Секст объяснял ей, как найти Филемона, а дочь не отрывала глаз от отца, стараясь запомнить каждую черту лица, движение бровей и губ, тонкие, возникающие при разговоре морщинки вокруг глаз, которые исчезнут, когда лицо охватит восковая бледность.
Затем, не зная, как еще потянуть время, Кассия просто обнимала Секста, ничего не говоря, лишь бы продлить еще ненадолго эти последние мгновения перед тем, как их разлучит стигийский холод.
Но ей все же пришлось с ним расстаться. Уже совершенно без сил, задыхаясь от горя и истощения, снова ехала Кассия к Филемону, где, вместо того, чтобы считать деньги, она попыталась еще раз погрузиться в прошлое, чтобы повидаться с отцом, и на этот раз уже не выдержала напряжения и потеряла сознание.
На следующий день Луцилла зашла к ней справиться о ее самочувствии. Кассия, лежа в постели, отвернулась к стене. Мать постояла в напрасном ожидании ответа, затем сообщила, что отправила письмо Сексту в Германию, но что он, очевидно, никак не успеет приехать домой до похорон. Кассия опять не проронила ни слова, и Луцилла тихо вышла.
Днем погребальная процессия в сопровождении нанятых музыкантов, всю дорогу извлекавших длинные, тоскливые звуки из своих флейт и труб, доставила в открытом гробу тело Секста Кассия на Эсквилинское кладбище. Ряженые рабы и вольноотпущенники в восковых масках предков, взятых из ларария, расселись на креслах вокруг сложенного из деревянных бревен настила, на который было уложено тело. Это выглядело так, словно предки собрались вместе, чтобы встретить новоприбывшего родственника.
Гней - самый старший из присутствующих здесь мужчин семьи - произнес речь, восхваляющую деяния усопшего. Когда он закончил, ряженые отошли в сторону. Авл Курций, сутулясь и оттого становясь еще меньше ростом, первым положил факел у подножия настила. Остальные вслед за ним стали поджигать деревянное сооружение с разных сторон.
Занялся огонь, затрещало дерево, поднялась дымовая завеса, скрывшая из виду тело Секста Старшего. Когда оно сгорит, урну, куда соберут прах, установят в алтарь с надгробием.
Кассия, как и другие женщины, стояла, покрыв голову складками длинной накидки в знак траура. Она находилась близко к погребальному костру, и ее все сильнее обдавало волнами жара. Но она не отходила, продолжая смотреть на пылающее сооружение и думая о том, что среди предков, встречавших Секста, не было того, кого он почитал более всех своих предшественников, - воина и поэта Квинта Кассия Пармского.
***
По окончании девятидневного траура были совершены поминальные жертвоприношения. Богам поднесли оливковое масло, вино и кровь животных.

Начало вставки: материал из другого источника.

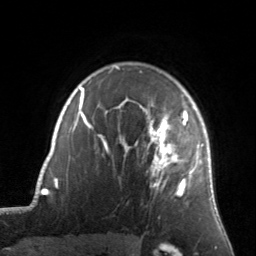
Breast MRI, one axial slice. Cropped to one breast. Dynamic contrast-enhanced series, time point 2 of 7 at this slice position (early post-contrast). 3 T. TE 1.7 ms, TR 4.6 ms. 1.2 mm slice thickness. 256 × 256 image matrix, field of view 160 × 160 mm. Female patient.
Outlined on this slice (semi-automatically segmented with operator editing):
- enhancing-tissue mask used for the functional tumour volume (all voxels passing the contrast-enhancement thresholds inside the analysis volume; usually the tumour): bounding box (x1, y1, x2, y2) in pixels: (127, 105, 204, 197)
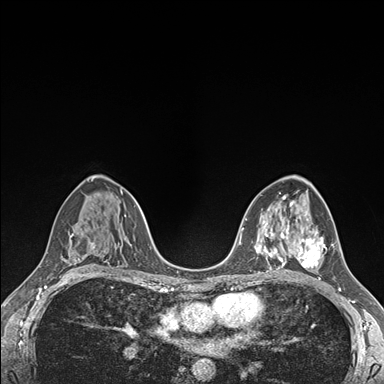
Breast MRI (dynamic contrast-enhanced), one axial slice. Slice 97 of 176 in the series (ordered by position). Dynamic contrast-enhanced series, time point 2 of 7 at this slice position (early post-contrast). 1.5 T. TE 1.5 ms, TR 4.1 ms. 1.1 mm slice thickness. 384 × 384 image matrix, field of view 320 × 320 mm. Female patient.
Outlined on this slice (semi-automatic segmentation, software-assisted and operator-edited):
- enhancing-tissue mask used for the functional tumour volume (all voxels passing the contrast-enhancement thresholds inside the analysis volume; usually the tumour): bounding box <290,228,327,268> (left, top, right, bottom; pixels)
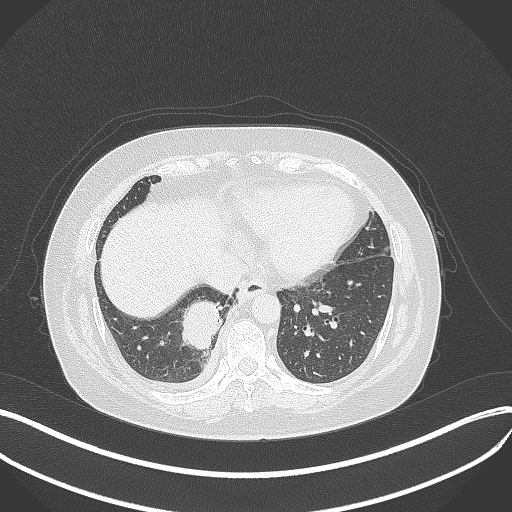
Chest CT, one axial slice. Position 107 of 381 along the scan axis. 120 kVp. Lung window (W 1500 / L -600 HU). 1 mm slice thickness. 512 × 512 image matrix. Patient: female, 56 years. From the clinical record (not read from this slice): clinical TNM (as recorded): T2b N1 M0; histopathological grade: G3.
Outlined on this slice (bounding box drawn by a radiologist):
- lung tumour (recorded histology: small cell carcinoma): box from (x=181, y=293) to (x=223, y=351) px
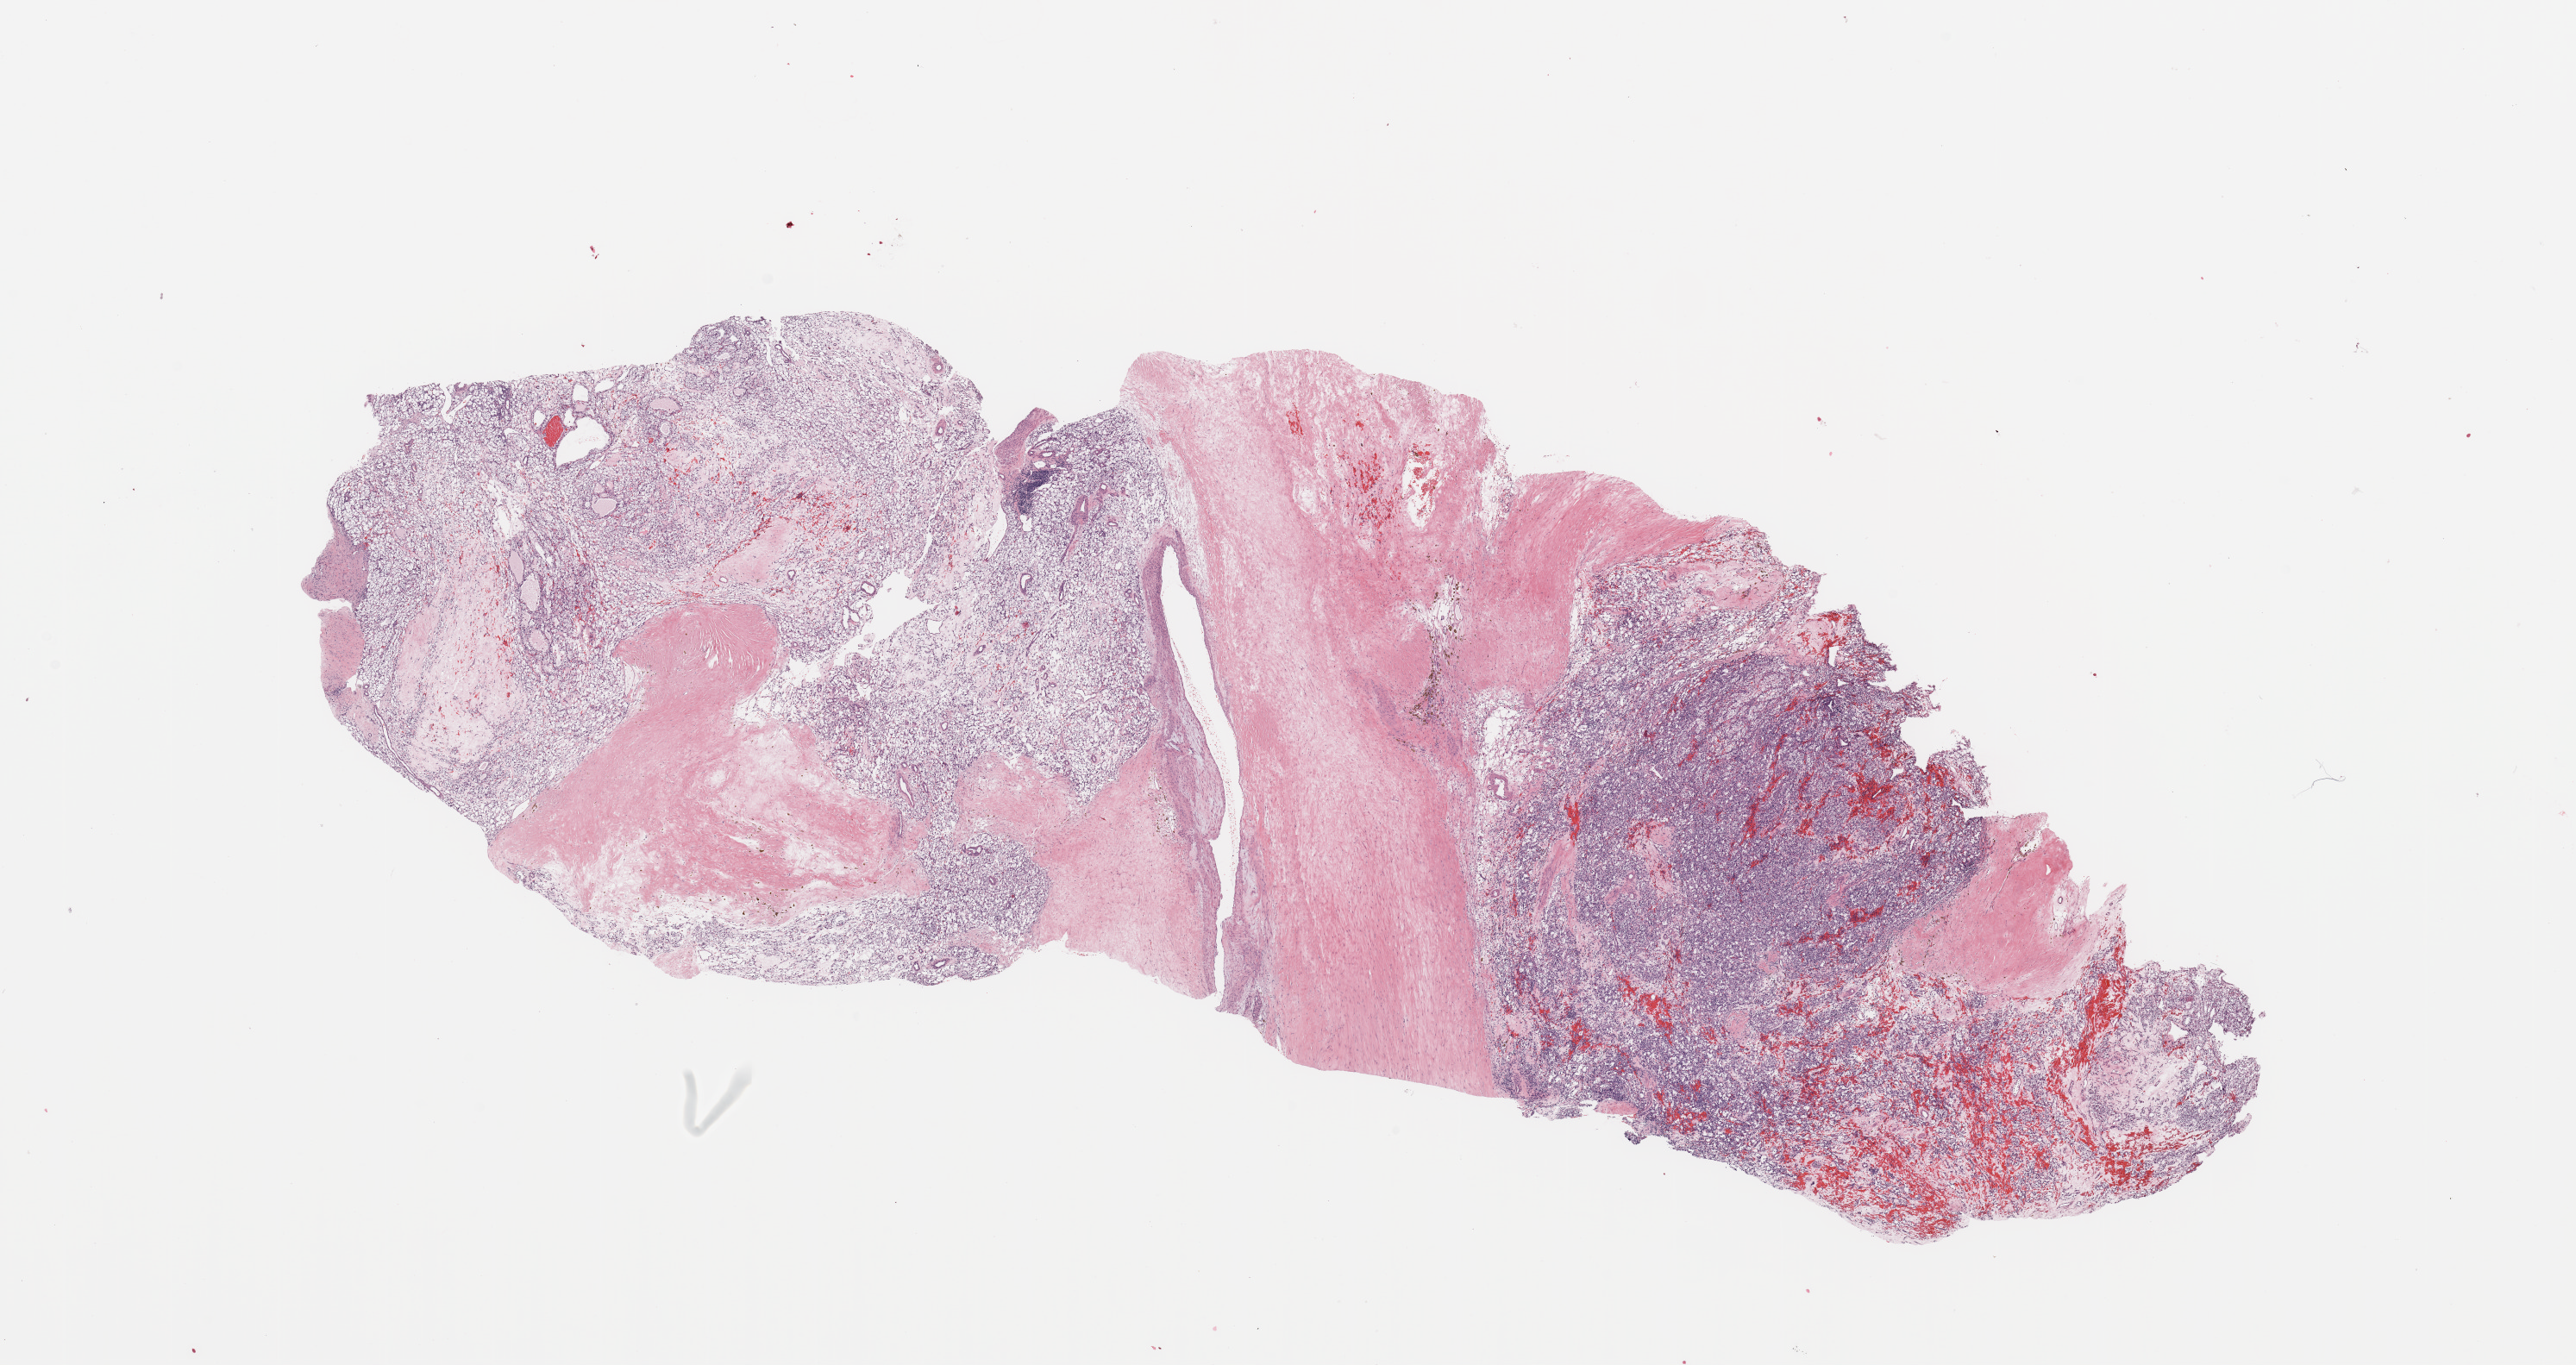
Digitized Hematoxylin and eosin (H&E) stained tissue section (whole slide) — low-resolution overview of the scanned area, about 23.6 x 12.5 mm (acquisition: 20x scan). Tumour tissue sample, sampled site: kidney. Patient: male, age 33 years. Histologic grade: G2 (moderately differentiated). Pathologist review of this section (percent, as recorded): tumour nuclei 80%, necrosis 5%.
Diagnosis: Renal cell carcinoma, NOS. Primary tumour site (as recorded): upper pole. AJCC pathologic stage: I.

Кассия лихорадочно размышляла, ища способ отомстить императору за смерть отца. Она могла попросить кого-нибудь из влиятельных друзей семьи представить ее Гаю, могла даже собственноручно нанести ему удар. В том, что ей хватит сил справиться с ним, она не сомневалась. Но дальнейшее развитие событий было очевидным: телохранители императора изрубят ее на части прежде, чем она успеет оказаться в безопасности, и это произойдет так быстро, что у Кассии просто не будет времени, чтобы, как-то воспользовавшись таинственным даром менять прошлое, уйти от погони.
Может быть, Кассии следовало организовать заговор против Калигулы? Вообразив сенаторов, всадников, преторианцев, возглавляемых девушкой, еще не достигшей шестнадцати лет, она тут же отбросила эту идею как совершенно нелепую. Да и опасность доноса была слишком велика. Несмотря на свои необычные способности, жить в постоянном ожидании удара в спину Кассия не собиралась. Отец завещал ей беречь себя.
- Как же мне использовать полученный от тебя дар, чтобы свершить возмездие, но не погибнуть? - шептала она снова и снова, сидя перед алтарем Тайного Божества, на котором всегда стояли свежие фрукты и кубок с вином. - Помоги же, бог или богиня, натолкни меня на правильную мысль!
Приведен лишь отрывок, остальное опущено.